» **Material provided**:
····················

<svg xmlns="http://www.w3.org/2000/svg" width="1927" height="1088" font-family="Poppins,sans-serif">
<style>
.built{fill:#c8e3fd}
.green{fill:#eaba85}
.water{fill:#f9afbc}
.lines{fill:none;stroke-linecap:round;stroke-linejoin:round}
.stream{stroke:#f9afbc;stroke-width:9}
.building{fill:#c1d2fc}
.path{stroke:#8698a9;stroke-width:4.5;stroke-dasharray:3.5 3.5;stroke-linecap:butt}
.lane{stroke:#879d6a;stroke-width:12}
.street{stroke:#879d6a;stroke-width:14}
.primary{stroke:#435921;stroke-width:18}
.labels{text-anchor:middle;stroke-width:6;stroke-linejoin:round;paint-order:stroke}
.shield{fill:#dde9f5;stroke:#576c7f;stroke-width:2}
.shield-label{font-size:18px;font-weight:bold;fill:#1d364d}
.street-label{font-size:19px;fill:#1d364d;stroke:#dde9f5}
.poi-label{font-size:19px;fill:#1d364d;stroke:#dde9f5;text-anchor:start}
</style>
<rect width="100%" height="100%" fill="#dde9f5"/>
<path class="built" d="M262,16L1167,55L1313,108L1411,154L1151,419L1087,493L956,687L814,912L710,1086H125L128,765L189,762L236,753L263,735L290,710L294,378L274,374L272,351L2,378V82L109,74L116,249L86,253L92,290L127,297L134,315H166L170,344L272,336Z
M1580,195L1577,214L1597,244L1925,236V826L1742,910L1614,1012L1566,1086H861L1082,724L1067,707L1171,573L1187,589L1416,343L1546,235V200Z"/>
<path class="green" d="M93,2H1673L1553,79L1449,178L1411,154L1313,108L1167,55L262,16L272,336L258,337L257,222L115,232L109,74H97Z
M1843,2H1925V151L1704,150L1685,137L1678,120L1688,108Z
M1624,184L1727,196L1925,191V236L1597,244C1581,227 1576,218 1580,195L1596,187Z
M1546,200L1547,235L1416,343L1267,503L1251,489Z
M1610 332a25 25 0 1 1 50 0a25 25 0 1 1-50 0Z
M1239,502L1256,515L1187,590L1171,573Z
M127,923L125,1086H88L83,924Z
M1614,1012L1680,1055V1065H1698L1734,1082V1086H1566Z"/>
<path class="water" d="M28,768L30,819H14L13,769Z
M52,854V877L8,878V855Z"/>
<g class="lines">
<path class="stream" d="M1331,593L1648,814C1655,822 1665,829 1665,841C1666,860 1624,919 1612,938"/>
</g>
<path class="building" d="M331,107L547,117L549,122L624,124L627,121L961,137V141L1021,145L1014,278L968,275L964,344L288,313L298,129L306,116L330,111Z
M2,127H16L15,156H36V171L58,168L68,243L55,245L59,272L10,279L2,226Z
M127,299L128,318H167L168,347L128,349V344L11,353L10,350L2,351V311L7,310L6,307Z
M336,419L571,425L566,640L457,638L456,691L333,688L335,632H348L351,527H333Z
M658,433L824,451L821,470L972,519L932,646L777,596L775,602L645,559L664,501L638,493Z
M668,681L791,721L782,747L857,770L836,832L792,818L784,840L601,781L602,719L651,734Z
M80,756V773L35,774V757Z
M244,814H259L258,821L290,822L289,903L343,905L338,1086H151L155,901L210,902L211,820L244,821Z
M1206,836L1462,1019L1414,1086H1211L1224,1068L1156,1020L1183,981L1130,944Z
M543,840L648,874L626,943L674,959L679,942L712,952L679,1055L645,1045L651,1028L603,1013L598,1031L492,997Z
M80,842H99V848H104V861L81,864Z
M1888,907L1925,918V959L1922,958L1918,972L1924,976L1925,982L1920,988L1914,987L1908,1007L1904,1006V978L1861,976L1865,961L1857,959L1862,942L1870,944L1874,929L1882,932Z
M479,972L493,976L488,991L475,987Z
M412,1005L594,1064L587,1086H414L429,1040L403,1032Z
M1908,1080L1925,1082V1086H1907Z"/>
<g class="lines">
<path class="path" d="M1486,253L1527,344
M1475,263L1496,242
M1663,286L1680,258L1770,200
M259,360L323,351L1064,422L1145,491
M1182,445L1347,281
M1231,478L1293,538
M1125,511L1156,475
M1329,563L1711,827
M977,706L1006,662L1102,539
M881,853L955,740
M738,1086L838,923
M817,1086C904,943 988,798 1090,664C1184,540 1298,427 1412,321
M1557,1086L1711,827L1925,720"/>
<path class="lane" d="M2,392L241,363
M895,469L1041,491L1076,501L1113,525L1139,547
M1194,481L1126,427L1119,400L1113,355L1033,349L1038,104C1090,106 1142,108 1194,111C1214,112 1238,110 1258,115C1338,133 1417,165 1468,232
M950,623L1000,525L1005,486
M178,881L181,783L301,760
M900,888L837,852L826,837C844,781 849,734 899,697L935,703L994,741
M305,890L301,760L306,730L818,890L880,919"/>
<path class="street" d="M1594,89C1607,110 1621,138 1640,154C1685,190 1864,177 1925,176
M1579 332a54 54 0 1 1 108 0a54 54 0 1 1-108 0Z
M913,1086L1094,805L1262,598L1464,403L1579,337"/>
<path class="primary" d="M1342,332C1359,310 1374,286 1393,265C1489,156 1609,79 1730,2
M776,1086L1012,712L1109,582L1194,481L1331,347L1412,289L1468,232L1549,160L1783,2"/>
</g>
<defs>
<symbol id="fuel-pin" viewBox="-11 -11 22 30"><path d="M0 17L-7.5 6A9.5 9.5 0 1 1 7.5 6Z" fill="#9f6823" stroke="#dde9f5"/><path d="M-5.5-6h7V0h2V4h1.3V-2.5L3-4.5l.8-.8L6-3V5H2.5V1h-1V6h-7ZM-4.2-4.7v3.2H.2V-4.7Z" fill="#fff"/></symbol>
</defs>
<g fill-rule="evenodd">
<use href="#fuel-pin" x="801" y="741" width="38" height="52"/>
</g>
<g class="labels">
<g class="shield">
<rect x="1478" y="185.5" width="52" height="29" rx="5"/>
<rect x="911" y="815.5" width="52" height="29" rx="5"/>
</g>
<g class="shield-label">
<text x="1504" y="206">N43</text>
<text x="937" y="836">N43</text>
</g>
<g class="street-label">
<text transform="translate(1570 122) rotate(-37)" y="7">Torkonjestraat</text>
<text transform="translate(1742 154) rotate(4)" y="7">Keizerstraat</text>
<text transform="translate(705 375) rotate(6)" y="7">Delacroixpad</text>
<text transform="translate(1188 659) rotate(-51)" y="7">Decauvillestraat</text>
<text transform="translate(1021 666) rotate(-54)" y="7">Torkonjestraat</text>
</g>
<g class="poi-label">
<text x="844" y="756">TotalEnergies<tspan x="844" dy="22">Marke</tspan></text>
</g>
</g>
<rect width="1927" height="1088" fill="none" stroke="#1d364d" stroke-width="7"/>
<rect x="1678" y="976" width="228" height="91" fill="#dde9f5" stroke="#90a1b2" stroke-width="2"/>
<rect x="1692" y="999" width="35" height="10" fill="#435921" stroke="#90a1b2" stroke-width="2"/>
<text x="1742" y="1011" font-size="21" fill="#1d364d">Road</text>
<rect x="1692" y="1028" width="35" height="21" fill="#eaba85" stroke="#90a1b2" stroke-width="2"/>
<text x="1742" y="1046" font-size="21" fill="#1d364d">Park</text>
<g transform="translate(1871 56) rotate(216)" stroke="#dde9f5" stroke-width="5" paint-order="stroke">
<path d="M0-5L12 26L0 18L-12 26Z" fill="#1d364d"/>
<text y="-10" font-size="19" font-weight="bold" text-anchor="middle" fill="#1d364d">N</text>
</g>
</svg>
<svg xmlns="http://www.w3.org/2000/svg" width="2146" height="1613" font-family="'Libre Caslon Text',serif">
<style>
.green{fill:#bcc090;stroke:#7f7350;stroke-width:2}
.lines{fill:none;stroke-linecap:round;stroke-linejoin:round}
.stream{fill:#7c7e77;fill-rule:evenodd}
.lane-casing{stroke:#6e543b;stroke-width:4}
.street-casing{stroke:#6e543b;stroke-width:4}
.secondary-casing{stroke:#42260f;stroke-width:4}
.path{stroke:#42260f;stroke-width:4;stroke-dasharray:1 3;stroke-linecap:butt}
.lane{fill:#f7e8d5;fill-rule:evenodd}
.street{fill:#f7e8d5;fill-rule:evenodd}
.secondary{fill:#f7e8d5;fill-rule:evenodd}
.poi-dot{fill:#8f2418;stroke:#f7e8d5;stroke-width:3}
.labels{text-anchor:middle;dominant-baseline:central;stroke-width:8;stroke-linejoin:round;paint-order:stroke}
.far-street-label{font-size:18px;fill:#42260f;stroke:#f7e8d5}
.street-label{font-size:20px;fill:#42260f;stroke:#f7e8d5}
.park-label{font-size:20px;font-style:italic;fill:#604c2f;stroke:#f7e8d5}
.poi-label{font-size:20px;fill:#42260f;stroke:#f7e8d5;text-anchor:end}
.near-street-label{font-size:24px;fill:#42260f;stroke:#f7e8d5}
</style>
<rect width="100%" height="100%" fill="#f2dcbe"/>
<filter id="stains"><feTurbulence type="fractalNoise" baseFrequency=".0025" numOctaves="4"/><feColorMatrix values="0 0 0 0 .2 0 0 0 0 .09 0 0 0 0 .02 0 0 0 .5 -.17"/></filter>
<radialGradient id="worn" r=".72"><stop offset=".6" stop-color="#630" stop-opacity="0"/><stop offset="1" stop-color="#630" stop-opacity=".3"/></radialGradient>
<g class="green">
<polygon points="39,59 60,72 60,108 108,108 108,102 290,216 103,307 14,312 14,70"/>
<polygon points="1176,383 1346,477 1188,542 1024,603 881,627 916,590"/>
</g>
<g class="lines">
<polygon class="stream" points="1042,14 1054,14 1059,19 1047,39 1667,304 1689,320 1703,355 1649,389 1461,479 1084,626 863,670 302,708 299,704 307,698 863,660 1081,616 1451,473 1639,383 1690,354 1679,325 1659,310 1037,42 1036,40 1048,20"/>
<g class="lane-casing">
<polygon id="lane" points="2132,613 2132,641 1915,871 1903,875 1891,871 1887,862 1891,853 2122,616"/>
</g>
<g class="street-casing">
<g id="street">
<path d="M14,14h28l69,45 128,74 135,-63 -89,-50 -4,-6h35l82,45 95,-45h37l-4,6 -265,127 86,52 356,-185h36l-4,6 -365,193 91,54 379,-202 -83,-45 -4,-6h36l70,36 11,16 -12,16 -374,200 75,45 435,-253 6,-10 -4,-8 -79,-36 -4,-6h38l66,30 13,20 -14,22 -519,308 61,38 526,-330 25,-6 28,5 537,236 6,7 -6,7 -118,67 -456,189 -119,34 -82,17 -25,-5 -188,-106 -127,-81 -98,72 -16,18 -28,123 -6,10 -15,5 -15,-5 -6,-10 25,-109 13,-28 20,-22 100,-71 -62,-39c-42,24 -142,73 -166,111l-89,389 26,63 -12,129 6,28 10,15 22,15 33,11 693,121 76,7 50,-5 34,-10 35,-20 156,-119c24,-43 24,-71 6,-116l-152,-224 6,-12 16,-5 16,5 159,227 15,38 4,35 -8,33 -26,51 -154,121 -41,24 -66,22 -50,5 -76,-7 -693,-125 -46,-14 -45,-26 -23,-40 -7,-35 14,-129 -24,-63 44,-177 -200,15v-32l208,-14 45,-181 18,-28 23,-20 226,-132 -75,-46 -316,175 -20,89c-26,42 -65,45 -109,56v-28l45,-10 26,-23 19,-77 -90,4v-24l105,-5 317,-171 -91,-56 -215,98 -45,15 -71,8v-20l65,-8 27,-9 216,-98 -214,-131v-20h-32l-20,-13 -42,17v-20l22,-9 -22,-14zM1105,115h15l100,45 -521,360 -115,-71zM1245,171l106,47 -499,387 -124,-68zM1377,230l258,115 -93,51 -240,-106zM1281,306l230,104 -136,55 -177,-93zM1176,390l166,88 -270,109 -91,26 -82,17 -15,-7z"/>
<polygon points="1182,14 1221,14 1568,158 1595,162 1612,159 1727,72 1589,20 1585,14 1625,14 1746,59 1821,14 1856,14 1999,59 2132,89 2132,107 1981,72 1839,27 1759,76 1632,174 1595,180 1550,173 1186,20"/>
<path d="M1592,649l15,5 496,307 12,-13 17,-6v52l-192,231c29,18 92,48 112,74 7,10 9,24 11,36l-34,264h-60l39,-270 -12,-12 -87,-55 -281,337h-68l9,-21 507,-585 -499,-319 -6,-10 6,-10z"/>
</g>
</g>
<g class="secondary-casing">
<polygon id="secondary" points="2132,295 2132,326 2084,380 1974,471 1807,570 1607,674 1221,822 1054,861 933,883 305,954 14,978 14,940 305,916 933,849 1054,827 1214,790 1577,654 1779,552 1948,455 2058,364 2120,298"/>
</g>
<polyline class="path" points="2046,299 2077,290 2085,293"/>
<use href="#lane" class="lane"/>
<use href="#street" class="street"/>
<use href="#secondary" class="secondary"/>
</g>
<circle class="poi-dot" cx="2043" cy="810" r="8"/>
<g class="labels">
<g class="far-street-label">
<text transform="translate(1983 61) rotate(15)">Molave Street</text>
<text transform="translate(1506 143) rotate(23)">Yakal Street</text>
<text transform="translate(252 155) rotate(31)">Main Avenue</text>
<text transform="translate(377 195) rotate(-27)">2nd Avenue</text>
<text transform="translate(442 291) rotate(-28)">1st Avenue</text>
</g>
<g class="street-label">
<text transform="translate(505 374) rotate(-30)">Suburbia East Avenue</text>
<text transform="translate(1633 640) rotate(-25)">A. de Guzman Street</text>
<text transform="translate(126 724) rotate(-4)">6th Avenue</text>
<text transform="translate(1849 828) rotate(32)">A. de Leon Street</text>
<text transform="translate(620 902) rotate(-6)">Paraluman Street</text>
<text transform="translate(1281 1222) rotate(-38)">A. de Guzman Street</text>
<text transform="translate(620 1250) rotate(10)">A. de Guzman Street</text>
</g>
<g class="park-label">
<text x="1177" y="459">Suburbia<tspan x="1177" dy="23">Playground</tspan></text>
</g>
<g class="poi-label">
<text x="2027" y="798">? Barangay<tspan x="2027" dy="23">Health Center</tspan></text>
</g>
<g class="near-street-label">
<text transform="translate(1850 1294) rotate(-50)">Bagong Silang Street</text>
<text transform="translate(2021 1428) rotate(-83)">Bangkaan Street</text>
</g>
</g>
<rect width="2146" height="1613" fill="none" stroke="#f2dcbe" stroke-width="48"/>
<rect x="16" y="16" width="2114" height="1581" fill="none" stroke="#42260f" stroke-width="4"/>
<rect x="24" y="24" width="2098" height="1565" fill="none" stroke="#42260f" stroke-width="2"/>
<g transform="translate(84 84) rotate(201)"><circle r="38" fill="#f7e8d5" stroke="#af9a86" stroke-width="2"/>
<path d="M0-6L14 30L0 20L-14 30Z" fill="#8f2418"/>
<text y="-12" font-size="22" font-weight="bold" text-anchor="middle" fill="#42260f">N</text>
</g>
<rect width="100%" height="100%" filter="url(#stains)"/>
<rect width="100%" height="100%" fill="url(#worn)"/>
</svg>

····················

» **Work to complete**: If a line of the material contains the word "dasharray", count it; please reply with the total and nothing more.

» **Solution for this exercise**: 2